## [TASK DIRECTIONS]
Pull every line with "Cricket" from the data below and copy it.

MATERIAL TO PROCESS Start Marker

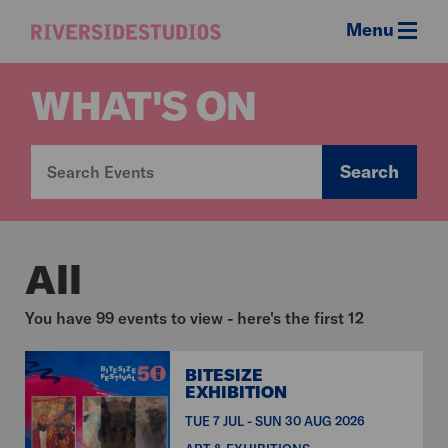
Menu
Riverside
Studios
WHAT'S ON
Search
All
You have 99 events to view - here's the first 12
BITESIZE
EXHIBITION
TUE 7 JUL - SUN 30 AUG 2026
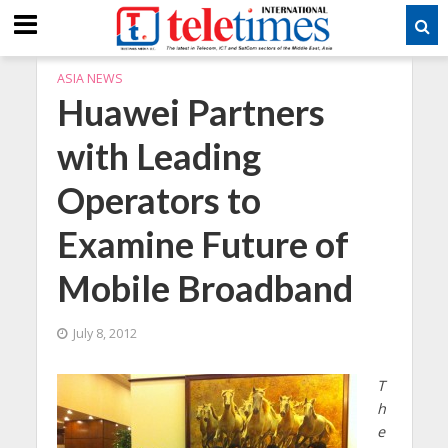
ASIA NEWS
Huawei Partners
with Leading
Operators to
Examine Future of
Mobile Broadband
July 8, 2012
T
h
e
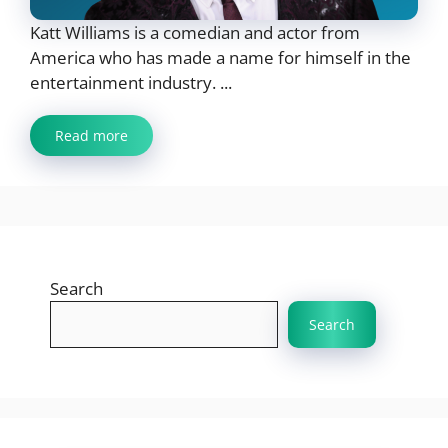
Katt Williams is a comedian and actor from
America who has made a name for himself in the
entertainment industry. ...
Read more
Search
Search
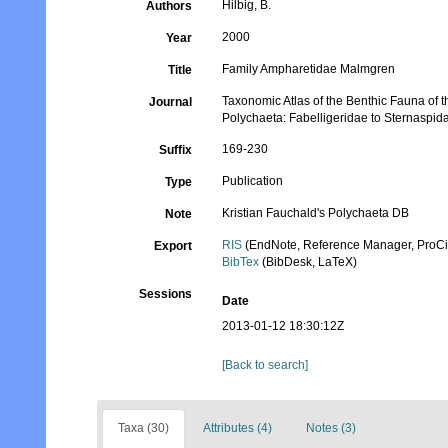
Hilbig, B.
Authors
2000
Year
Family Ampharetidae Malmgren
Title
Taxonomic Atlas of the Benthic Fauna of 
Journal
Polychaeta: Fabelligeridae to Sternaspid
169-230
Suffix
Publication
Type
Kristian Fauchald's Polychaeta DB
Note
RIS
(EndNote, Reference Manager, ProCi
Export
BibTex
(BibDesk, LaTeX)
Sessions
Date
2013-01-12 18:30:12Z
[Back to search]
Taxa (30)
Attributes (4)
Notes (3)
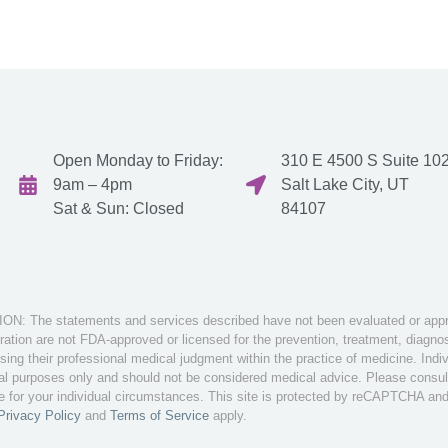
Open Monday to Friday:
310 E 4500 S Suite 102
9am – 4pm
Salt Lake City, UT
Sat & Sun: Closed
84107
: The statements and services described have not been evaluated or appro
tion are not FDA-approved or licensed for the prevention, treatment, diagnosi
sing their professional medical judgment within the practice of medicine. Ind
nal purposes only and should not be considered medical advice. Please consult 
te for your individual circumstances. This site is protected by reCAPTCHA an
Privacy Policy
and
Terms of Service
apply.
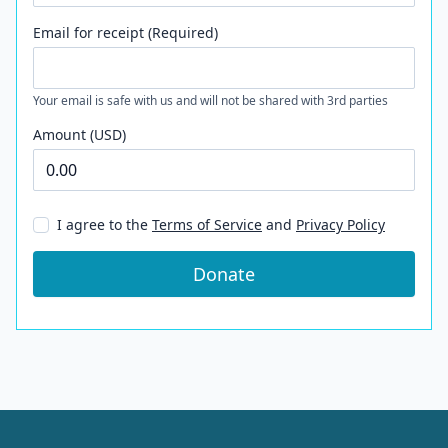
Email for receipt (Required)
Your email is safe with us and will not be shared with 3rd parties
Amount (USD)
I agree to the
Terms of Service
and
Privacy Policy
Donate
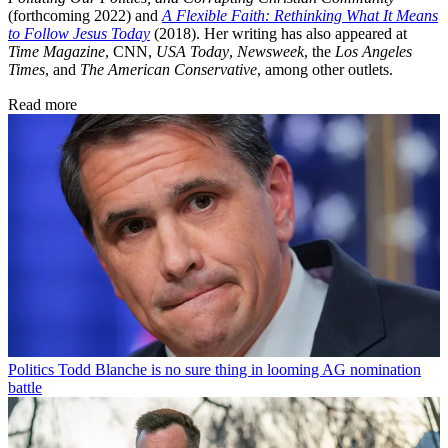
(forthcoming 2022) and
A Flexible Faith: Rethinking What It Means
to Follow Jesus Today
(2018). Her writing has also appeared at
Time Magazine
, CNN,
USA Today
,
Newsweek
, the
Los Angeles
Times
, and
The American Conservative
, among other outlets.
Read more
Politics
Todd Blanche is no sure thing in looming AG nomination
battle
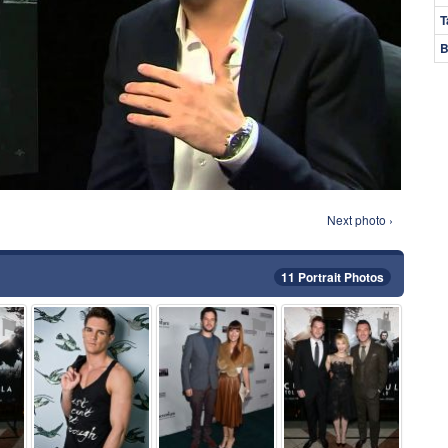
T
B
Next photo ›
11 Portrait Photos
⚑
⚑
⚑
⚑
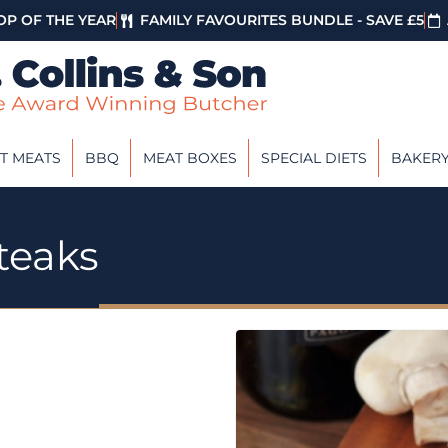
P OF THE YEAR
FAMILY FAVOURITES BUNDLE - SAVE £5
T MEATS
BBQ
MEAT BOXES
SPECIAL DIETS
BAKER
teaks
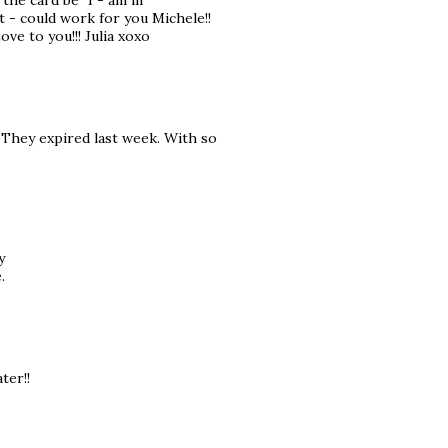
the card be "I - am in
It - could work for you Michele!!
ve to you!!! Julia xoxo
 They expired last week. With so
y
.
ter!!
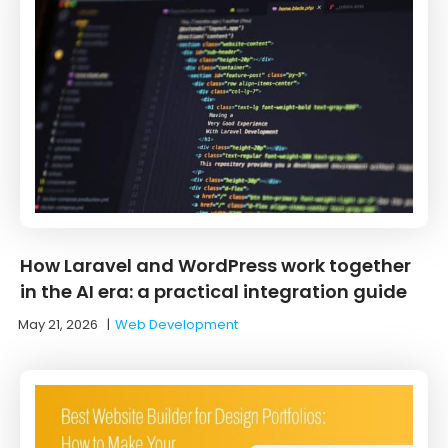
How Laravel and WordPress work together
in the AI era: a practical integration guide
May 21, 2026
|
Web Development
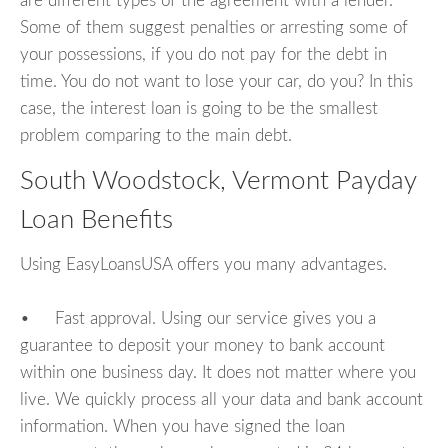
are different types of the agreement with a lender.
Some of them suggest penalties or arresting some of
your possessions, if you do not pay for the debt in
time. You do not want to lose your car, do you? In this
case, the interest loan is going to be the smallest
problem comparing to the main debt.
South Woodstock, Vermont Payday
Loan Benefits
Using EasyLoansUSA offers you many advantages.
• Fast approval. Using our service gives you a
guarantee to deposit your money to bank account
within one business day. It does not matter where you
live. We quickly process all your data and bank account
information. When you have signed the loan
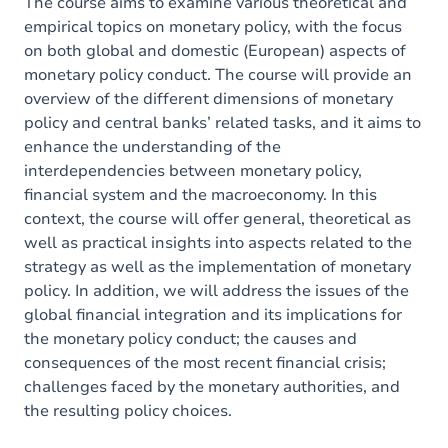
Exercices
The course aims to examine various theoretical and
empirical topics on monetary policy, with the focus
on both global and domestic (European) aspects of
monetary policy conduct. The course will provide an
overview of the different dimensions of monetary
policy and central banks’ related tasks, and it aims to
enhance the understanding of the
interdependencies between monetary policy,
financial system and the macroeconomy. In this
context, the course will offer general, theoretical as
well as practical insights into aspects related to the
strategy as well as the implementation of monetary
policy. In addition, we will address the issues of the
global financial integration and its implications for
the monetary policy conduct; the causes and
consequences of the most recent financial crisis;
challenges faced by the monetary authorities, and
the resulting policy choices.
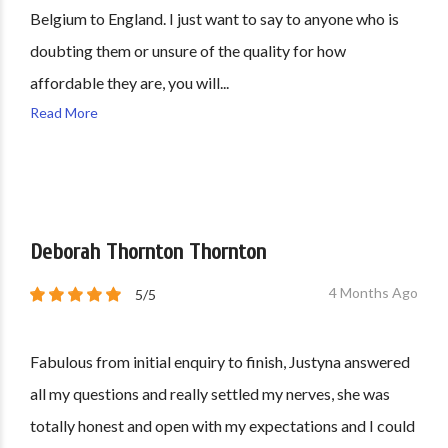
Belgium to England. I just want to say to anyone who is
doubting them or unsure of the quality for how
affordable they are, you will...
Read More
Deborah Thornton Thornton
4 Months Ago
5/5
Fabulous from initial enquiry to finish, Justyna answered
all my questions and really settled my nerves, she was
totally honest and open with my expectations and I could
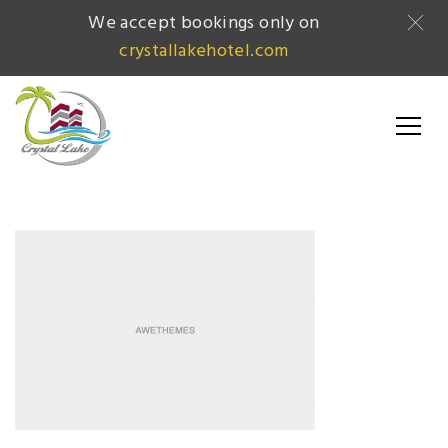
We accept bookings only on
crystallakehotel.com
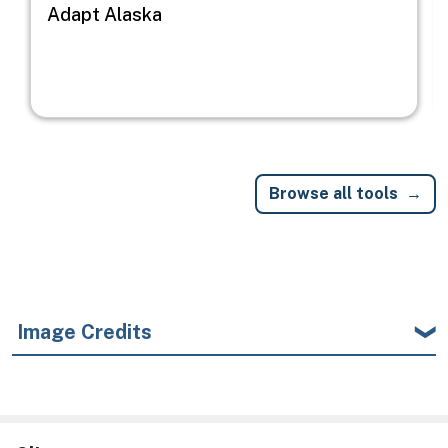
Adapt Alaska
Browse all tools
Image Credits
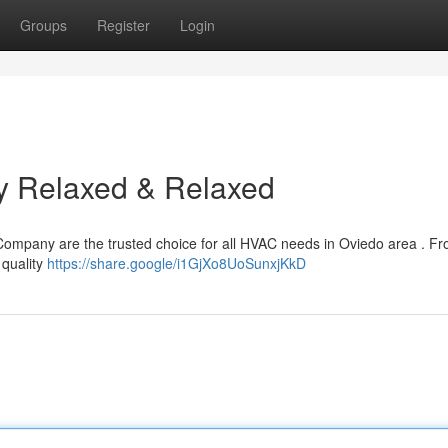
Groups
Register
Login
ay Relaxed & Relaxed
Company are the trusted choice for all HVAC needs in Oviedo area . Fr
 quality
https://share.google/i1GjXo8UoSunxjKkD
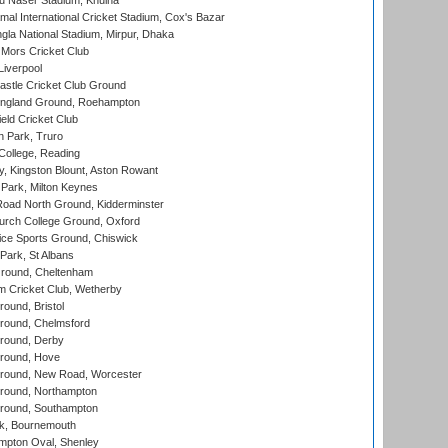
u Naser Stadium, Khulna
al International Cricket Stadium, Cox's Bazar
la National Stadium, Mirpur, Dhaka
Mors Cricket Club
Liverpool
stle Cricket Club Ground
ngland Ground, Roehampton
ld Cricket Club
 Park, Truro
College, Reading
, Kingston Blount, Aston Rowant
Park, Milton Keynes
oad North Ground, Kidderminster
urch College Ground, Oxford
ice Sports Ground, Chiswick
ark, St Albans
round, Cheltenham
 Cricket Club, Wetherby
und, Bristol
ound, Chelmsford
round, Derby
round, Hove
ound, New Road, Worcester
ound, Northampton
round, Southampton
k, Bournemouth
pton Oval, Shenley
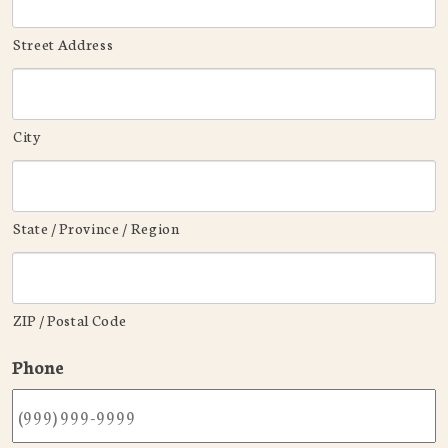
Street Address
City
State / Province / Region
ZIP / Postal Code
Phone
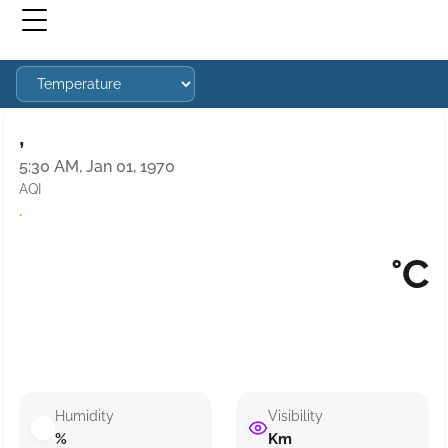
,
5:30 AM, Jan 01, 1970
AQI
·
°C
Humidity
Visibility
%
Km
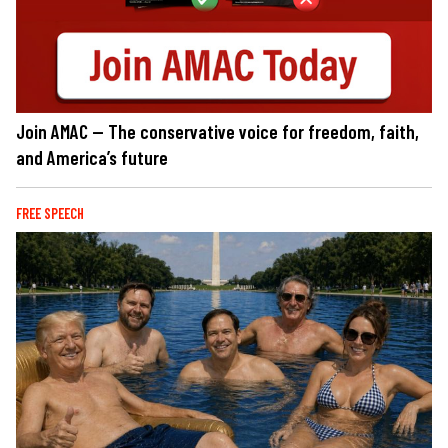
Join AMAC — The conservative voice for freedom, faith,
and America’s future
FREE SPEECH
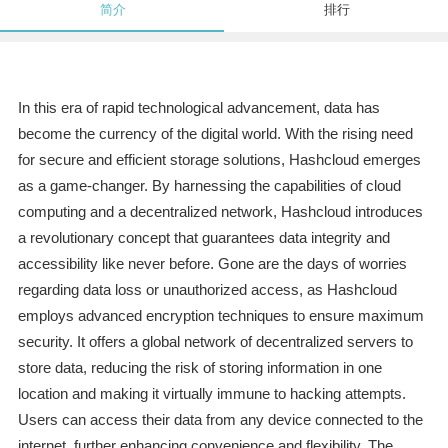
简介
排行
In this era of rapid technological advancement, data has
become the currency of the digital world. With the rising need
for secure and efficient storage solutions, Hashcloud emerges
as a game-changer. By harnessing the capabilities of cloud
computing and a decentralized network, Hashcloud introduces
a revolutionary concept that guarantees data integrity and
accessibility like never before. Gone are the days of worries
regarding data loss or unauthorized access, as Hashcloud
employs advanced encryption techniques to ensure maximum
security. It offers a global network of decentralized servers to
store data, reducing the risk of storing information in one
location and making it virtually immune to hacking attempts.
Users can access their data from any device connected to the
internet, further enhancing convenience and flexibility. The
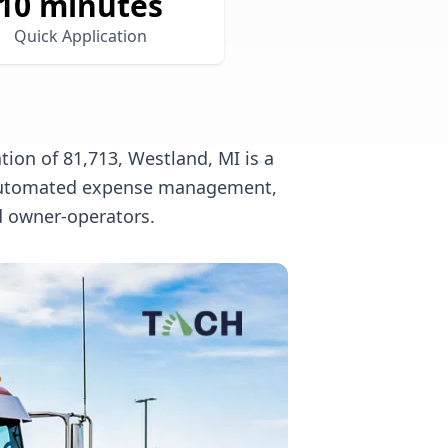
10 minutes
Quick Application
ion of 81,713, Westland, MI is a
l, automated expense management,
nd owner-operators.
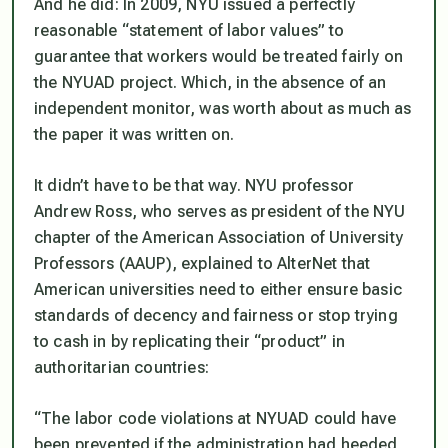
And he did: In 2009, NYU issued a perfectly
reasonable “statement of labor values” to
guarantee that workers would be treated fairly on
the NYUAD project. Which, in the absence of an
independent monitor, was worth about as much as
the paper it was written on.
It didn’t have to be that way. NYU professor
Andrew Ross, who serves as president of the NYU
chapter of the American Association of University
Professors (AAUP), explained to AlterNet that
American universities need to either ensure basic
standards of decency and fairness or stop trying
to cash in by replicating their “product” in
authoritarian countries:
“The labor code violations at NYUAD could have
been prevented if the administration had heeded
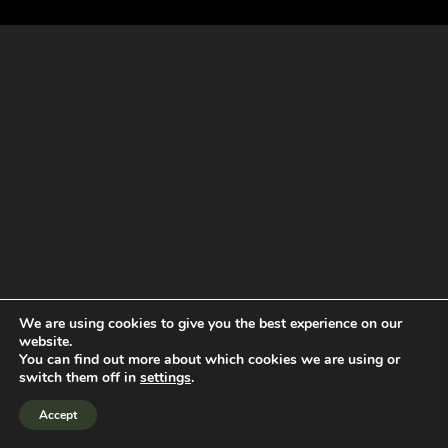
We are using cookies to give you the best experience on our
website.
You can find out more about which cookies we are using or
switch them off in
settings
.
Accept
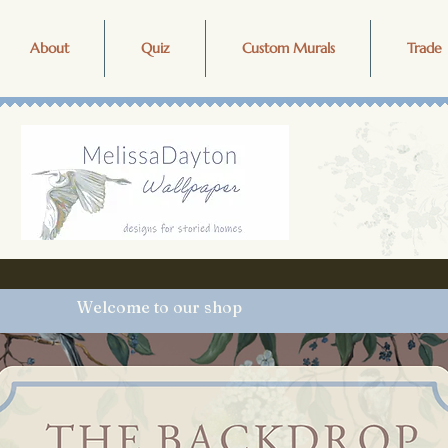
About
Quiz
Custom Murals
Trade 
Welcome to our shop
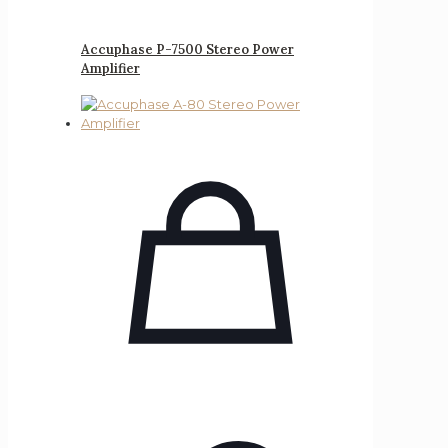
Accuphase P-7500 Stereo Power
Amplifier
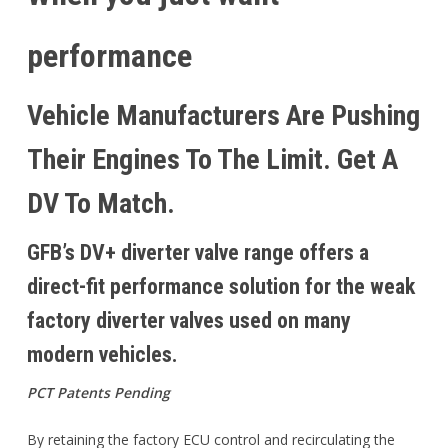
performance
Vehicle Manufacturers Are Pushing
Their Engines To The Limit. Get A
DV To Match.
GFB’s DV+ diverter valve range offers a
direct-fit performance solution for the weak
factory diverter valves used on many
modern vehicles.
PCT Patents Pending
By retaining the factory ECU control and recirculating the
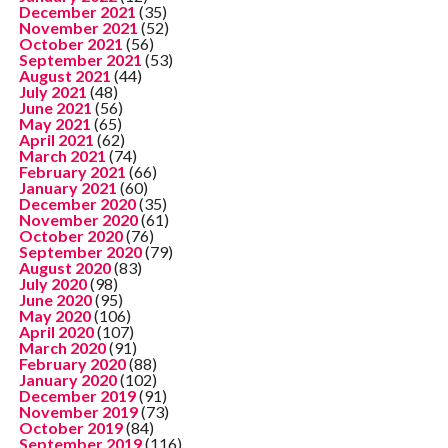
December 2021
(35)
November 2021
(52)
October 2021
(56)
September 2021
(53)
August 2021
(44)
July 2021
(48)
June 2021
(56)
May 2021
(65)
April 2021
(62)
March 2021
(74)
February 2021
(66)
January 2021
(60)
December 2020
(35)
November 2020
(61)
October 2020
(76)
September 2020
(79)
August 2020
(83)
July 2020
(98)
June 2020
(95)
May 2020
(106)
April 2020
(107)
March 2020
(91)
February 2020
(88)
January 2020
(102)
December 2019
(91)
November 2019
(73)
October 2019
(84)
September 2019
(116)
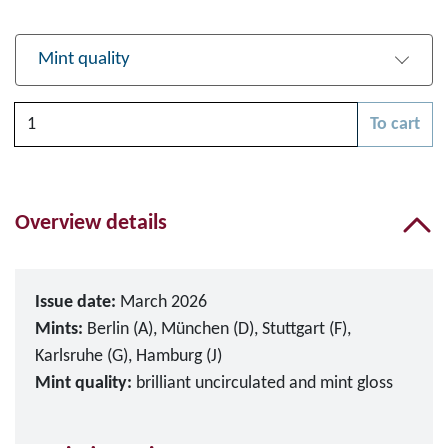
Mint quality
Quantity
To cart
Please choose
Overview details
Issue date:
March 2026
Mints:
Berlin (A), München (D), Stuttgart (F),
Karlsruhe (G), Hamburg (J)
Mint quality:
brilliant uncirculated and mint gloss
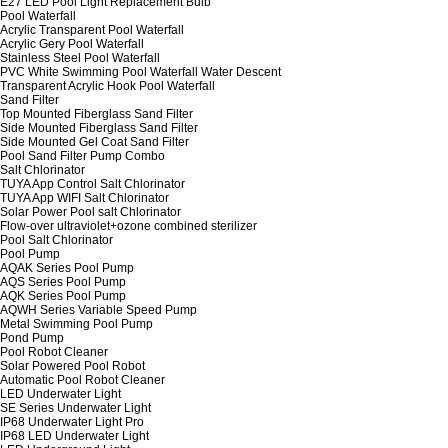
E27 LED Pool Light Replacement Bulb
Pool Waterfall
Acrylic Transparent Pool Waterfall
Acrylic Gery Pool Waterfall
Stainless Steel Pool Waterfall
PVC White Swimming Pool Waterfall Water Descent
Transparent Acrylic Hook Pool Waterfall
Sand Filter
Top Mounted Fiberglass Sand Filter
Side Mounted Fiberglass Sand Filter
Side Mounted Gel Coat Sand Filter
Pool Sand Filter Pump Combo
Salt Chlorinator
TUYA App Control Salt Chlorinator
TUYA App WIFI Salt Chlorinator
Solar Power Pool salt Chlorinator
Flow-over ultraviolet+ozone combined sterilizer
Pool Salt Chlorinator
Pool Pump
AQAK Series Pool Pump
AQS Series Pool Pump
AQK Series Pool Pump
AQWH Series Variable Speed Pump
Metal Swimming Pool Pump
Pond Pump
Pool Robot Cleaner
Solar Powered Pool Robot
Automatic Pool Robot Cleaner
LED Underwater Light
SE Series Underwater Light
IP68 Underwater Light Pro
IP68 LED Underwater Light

MATERIAL TO PROCESS End Marker

## [RESPONSE TO THE TASK]
al International Cricket Stadium, Cox's Bazar
Mors Cricket Club
stle Cricket Club Ground
ld Cricket Club
 Cricket Club, Wetherby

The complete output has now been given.